Dataset entries

════════════════════

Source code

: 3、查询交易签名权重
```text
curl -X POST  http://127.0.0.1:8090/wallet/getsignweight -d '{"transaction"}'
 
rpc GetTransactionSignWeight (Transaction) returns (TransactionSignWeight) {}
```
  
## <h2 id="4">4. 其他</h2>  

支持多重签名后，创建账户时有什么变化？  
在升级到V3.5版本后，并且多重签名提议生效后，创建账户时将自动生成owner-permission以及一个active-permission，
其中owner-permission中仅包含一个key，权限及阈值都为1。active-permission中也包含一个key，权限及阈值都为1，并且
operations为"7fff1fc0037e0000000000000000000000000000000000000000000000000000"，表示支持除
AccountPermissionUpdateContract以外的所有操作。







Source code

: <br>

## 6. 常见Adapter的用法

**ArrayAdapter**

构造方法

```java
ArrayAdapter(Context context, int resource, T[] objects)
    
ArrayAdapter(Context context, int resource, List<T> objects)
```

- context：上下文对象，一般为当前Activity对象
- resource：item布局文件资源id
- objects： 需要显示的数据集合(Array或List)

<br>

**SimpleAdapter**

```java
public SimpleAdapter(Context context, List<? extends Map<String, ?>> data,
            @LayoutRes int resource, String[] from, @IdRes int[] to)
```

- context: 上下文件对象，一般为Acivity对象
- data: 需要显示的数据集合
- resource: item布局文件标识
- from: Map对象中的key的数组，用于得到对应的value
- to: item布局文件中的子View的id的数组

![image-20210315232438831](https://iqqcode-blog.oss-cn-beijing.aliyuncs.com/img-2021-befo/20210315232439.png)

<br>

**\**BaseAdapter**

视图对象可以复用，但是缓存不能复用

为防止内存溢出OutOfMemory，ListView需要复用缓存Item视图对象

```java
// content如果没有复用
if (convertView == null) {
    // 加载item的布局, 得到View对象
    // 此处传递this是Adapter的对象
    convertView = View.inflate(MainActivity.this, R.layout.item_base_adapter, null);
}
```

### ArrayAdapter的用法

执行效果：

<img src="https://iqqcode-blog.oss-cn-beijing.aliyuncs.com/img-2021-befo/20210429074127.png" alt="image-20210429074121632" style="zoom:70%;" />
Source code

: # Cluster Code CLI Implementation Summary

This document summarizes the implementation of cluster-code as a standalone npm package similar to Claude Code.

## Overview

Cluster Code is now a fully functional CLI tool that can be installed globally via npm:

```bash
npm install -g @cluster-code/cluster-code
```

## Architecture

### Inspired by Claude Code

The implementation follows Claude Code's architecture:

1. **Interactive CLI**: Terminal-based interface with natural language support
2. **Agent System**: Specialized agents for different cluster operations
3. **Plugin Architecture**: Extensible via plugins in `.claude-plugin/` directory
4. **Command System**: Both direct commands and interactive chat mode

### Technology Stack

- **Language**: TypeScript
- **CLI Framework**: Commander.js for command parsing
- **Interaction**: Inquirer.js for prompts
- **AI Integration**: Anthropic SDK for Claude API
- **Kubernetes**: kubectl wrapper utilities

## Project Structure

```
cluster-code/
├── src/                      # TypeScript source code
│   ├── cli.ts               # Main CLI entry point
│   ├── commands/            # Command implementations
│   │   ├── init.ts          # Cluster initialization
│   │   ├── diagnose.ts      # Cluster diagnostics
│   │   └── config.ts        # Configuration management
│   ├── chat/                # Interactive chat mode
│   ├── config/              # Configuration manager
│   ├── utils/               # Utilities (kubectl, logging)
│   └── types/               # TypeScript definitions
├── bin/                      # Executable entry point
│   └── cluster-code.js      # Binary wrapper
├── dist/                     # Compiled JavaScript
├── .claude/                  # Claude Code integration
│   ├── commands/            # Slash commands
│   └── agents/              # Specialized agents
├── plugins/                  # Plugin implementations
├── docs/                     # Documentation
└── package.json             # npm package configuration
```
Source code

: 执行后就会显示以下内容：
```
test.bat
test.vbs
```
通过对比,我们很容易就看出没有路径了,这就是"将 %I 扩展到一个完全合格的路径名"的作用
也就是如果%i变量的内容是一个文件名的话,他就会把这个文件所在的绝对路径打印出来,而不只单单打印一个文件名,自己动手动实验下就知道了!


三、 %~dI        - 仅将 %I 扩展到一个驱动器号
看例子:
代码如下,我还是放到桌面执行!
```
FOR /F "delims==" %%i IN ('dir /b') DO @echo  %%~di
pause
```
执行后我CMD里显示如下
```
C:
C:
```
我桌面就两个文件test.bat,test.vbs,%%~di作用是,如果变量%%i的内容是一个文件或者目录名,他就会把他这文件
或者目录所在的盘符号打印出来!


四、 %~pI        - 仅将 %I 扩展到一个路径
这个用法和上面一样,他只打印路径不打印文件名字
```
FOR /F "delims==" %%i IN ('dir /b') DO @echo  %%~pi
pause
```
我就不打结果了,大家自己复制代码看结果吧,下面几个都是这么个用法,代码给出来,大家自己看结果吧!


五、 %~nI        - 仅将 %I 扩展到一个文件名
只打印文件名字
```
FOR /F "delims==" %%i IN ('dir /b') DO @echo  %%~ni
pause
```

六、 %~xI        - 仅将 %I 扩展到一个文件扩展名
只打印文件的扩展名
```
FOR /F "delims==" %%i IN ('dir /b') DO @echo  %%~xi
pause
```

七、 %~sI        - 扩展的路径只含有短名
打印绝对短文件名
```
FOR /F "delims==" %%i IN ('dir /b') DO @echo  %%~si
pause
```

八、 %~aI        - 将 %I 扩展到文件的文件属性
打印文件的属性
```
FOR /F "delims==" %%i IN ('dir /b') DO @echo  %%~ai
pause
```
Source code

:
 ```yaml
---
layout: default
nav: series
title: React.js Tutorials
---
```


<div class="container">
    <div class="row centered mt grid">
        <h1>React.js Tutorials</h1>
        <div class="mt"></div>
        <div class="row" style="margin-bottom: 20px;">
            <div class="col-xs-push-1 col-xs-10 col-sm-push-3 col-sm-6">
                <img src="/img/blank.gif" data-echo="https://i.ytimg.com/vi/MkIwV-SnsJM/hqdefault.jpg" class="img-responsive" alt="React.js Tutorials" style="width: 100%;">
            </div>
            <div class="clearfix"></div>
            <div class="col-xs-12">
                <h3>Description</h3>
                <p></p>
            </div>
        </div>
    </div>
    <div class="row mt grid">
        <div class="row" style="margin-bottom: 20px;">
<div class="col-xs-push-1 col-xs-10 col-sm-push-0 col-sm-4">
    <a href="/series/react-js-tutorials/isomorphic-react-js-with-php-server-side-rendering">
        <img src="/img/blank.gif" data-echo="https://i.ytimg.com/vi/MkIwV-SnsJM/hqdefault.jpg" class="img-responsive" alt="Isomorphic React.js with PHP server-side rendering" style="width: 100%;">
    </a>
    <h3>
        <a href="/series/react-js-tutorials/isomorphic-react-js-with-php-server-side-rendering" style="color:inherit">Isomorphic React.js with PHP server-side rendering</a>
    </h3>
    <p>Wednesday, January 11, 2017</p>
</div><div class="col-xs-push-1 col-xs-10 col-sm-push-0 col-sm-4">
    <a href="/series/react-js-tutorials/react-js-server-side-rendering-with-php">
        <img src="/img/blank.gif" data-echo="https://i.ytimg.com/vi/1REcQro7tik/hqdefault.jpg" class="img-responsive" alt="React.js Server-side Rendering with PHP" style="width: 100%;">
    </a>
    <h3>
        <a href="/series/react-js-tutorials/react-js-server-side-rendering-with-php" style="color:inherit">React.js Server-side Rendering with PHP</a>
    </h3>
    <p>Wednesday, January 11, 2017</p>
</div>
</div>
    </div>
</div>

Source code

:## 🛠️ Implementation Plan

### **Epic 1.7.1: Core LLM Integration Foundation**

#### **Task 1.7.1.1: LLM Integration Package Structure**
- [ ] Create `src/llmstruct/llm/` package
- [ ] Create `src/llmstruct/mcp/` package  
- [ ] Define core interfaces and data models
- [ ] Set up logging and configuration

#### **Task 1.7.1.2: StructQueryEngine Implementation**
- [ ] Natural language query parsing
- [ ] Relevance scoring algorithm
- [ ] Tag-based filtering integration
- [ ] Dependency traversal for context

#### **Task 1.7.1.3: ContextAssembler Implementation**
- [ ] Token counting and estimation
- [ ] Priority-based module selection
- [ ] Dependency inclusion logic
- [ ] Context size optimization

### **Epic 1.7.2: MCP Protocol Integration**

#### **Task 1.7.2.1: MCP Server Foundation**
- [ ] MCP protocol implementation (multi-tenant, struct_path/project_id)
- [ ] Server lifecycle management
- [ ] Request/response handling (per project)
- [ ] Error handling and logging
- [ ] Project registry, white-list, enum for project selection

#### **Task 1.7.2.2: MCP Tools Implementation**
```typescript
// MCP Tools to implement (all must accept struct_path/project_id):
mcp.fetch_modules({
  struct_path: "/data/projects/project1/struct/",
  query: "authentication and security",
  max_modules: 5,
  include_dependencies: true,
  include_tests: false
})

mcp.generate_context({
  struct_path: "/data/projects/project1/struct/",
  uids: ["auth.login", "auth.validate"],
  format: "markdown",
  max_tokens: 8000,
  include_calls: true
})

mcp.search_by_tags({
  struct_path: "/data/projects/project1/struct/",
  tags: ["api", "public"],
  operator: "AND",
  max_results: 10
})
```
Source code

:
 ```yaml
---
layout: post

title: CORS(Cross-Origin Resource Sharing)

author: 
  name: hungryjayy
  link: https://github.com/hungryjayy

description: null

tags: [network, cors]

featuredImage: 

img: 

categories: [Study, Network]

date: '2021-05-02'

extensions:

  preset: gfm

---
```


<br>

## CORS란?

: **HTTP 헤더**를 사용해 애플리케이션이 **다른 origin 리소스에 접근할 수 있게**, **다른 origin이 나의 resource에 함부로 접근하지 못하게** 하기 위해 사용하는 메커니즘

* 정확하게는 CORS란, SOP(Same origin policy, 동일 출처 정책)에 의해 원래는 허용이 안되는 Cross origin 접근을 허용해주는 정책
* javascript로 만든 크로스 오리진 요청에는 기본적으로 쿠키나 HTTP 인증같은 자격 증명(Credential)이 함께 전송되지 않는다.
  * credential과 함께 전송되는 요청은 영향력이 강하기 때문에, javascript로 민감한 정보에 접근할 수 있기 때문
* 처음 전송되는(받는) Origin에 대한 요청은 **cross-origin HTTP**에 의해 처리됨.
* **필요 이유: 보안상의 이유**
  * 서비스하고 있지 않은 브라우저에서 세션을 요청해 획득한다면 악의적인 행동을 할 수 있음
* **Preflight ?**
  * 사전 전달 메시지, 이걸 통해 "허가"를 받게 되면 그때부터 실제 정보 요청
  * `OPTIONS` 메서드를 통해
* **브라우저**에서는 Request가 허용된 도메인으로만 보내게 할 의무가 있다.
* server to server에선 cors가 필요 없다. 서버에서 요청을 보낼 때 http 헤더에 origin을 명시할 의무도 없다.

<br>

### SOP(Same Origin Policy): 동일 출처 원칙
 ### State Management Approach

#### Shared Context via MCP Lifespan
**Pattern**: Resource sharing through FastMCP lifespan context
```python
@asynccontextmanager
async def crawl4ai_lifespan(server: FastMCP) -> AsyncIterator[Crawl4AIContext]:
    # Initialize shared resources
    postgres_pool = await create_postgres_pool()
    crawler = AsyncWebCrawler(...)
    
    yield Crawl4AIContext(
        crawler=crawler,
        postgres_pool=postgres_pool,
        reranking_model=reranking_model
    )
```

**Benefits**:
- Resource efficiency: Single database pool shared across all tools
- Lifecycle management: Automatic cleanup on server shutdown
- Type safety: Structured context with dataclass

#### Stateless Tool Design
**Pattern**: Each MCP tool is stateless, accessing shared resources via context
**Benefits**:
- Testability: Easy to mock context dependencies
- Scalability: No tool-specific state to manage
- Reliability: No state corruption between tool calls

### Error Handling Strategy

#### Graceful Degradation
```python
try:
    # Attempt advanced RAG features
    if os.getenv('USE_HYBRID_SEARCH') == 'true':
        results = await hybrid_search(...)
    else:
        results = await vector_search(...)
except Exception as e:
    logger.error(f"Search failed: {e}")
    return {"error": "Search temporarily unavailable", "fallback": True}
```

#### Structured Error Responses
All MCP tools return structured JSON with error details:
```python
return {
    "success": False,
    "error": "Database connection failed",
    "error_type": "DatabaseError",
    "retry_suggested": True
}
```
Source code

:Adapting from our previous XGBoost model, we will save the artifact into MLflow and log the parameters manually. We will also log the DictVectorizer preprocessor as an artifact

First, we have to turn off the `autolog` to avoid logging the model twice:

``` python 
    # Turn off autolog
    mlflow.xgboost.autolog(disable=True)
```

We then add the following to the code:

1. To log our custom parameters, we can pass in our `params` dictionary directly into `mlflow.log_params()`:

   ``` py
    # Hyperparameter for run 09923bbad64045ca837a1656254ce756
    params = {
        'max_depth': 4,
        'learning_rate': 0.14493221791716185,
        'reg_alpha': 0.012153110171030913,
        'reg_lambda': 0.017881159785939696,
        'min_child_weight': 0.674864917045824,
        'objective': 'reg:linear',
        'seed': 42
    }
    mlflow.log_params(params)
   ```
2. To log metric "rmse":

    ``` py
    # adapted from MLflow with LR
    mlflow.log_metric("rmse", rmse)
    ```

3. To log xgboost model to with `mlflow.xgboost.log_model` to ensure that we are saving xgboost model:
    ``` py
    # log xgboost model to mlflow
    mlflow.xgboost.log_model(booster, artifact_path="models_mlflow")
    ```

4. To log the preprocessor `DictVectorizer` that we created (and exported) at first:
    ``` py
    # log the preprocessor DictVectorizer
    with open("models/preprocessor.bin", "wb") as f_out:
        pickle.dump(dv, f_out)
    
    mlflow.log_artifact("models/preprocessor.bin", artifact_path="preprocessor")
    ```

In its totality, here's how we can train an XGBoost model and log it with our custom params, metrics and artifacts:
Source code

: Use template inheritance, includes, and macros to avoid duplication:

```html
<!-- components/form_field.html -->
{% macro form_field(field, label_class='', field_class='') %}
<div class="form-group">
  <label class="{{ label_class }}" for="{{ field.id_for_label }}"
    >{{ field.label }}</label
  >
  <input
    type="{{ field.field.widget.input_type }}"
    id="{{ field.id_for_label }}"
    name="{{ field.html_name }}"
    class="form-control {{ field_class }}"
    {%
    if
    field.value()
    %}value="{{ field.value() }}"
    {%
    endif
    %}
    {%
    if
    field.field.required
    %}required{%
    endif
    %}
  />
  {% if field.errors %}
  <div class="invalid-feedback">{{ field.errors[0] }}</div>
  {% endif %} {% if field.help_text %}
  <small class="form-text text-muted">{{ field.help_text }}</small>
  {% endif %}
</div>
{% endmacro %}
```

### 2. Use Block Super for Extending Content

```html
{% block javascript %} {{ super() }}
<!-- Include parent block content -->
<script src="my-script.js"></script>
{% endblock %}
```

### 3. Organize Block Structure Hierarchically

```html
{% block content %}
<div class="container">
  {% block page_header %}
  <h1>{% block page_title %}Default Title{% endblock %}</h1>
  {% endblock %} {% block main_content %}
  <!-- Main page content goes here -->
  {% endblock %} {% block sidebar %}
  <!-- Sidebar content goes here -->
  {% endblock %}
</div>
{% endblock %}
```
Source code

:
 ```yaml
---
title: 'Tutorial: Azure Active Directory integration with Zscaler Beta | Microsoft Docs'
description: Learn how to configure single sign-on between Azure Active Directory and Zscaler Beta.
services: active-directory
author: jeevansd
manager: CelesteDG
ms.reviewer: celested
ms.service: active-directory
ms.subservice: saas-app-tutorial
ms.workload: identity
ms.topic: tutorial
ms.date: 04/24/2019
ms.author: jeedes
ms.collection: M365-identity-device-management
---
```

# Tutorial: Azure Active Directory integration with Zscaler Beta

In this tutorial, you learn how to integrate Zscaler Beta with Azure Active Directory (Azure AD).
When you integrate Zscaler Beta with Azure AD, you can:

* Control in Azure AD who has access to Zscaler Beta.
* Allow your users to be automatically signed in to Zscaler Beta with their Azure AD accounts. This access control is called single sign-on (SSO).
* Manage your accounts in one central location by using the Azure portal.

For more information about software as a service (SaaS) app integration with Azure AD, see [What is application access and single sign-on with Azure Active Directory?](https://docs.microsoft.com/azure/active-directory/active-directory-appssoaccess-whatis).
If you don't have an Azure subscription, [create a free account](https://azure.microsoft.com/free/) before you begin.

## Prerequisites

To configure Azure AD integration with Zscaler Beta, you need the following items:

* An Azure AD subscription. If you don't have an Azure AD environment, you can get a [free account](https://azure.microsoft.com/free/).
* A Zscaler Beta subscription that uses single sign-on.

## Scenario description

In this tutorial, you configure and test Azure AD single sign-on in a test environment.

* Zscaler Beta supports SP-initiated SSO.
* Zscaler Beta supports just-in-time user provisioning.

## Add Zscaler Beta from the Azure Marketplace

════════════════════

--- YOUR TASK ---
Check each line of the data for the word "Same", then state only how many lines hold it.

--- SOLUTION FOR THIS PROBLEM ---
2